A “dynamic and evolutionary art progressing through a series of stylistic changes until the 1950s” (Hama 547), jazz progressed from the big-bank style of the 1940s to the smaller ensemble sounds of free jazz and bebop, some jazz artists preferring the older traditional forms. Classical music, by contrast, continued to experiment with new modes of expression. Composers such as John Cage and minimalist Philip Glass created original and sometimes controversial pieces that challenged conventional notions of music and musical notation. For the first time, American composers found themselves on the leading edge of classical music.
America’s answer to the opera was the Broadway musical, which during the golden years of the thirties, forties, and fifties produced many memorable tunes. Songwriters such as George Cohan, Jerome Kern, and Richard Rodgers and Oscar Hammerstein, created melodies and lyrics that appealed to popular sentimental tastes. Songs performed on the Broadway stage and in Hollywood films were disseminated through recordings and radio programs such as “Your Hit Parade.” The big bands employed vocalists to perform the popular songs of Tin Pan Alley, and their performances were broadcast live over the airwaves to millions of listeners. As swing began to die out, solo vocalists such as Bing Crosby, Dinah Shore, and Nat King Cole popularized an intimate, highly personalized style of singing. Aided by advances in sound technology, their live performances and recordings captured every emotional nuance and vocal inflection.
Rock ‘n’ roll emerged as the dominant form of popular American music in the 1950s, appealing to a broad cross-section of racial and ethnic groups. Whites, blacks, and rural audiences responded with enthusiasm to this new music, which came close to being a universal language. Performers were black and white in roughly equal proportion: Chuck Berry and Bill Haley, Little Richard and Elvis Presley, the Coasters and the Everly Brothers. Some of the biggest rock hits of the 1950s originated as rhythm and blues songs written for and performed by black musicians. For example, Elvis Presley’s “Hound Dog,” which reached the top of Billboard’s white pop chart, was originally a rhythm and blues hit written by two white songwriters for a black singer, “Big Mama” Thorton. The phenomenal success of Bill Haley’s “Rock Around the Clock” and the emergence of Elvis Presley as America’s first bona fide rock star caused consternation among some critics, but rock ‘n’ roll clearly was here to stay.

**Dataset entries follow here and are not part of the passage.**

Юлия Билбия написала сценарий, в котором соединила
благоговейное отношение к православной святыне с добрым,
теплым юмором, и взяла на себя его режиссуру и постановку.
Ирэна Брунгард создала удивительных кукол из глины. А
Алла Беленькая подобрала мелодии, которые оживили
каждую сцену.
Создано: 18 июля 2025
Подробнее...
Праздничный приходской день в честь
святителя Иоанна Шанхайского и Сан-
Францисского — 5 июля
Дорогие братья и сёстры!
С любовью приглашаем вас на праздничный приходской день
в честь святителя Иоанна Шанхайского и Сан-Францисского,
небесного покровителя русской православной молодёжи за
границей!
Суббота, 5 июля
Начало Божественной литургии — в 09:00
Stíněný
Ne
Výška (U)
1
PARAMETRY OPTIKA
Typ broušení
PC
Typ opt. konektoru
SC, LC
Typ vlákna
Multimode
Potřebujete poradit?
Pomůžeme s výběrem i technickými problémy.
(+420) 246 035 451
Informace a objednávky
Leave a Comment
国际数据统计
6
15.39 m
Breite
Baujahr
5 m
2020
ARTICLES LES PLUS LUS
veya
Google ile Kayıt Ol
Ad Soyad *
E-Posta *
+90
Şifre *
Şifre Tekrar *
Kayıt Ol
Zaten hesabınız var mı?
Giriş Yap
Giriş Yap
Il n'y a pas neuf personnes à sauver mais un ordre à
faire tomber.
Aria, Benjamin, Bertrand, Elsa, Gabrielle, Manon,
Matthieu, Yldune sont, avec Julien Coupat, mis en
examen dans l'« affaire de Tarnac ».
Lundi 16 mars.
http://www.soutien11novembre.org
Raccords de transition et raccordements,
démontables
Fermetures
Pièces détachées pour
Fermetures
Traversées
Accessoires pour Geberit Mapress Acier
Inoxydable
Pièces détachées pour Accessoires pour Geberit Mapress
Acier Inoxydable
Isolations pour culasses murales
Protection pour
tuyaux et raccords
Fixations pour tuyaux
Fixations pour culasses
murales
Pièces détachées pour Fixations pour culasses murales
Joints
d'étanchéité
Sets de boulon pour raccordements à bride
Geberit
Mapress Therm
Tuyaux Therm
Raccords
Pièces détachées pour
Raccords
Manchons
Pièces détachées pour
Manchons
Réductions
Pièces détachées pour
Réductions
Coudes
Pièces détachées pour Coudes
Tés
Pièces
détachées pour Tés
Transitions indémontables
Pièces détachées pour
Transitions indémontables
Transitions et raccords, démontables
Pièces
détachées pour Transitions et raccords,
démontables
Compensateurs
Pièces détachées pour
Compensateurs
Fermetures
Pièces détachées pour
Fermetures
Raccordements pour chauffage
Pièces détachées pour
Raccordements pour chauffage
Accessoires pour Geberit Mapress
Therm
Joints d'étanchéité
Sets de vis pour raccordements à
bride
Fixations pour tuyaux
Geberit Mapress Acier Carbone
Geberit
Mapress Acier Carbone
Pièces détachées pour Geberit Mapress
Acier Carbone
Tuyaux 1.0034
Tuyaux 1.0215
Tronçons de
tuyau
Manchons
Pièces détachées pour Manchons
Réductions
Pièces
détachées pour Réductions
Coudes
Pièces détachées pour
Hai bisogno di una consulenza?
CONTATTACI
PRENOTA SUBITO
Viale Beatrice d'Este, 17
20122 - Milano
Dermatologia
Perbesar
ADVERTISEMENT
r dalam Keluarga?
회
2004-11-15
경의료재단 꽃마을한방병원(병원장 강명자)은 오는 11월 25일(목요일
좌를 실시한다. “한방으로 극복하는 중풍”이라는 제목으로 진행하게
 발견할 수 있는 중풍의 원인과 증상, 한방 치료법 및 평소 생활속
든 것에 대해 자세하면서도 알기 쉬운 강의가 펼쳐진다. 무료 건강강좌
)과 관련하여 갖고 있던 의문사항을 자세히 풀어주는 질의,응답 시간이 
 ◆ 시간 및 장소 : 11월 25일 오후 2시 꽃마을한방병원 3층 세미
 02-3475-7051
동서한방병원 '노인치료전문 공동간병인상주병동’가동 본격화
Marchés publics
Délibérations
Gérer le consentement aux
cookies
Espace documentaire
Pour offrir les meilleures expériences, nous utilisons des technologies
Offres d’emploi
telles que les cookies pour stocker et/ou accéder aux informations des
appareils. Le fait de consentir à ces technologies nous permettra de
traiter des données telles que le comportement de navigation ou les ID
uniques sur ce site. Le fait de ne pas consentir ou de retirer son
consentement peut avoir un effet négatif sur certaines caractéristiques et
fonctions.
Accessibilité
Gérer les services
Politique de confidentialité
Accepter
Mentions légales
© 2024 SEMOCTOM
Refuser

During the fifties and sixties, rock was characterized by a multiplicity of song styles, none of which gained dominance. The urban folk rock of Bob Dylan and Peter, Paul and Mary drew on folk traditions in dealing with contemporary issues. Releases under the Motown label monopolized the rock charts in the early and mid-sixties, the Supremes trailing only Elvis and the Beatles in the total of No. 1 hits. Performing on concert stages and in night clubs, these rock musicians also recorded albums which were then played on the Top 40 radio stations. Appearances on television variety programs such as the Ed Sullivan show provided additional exposure for America’s rock stars (as well as a certain rock foursome from England). As it continued to increase in sophistication and commercial possibilities, rock, along with jazz and popular music, became universally recognized as “the most successful and important musical product of the New World” (Hamm 654).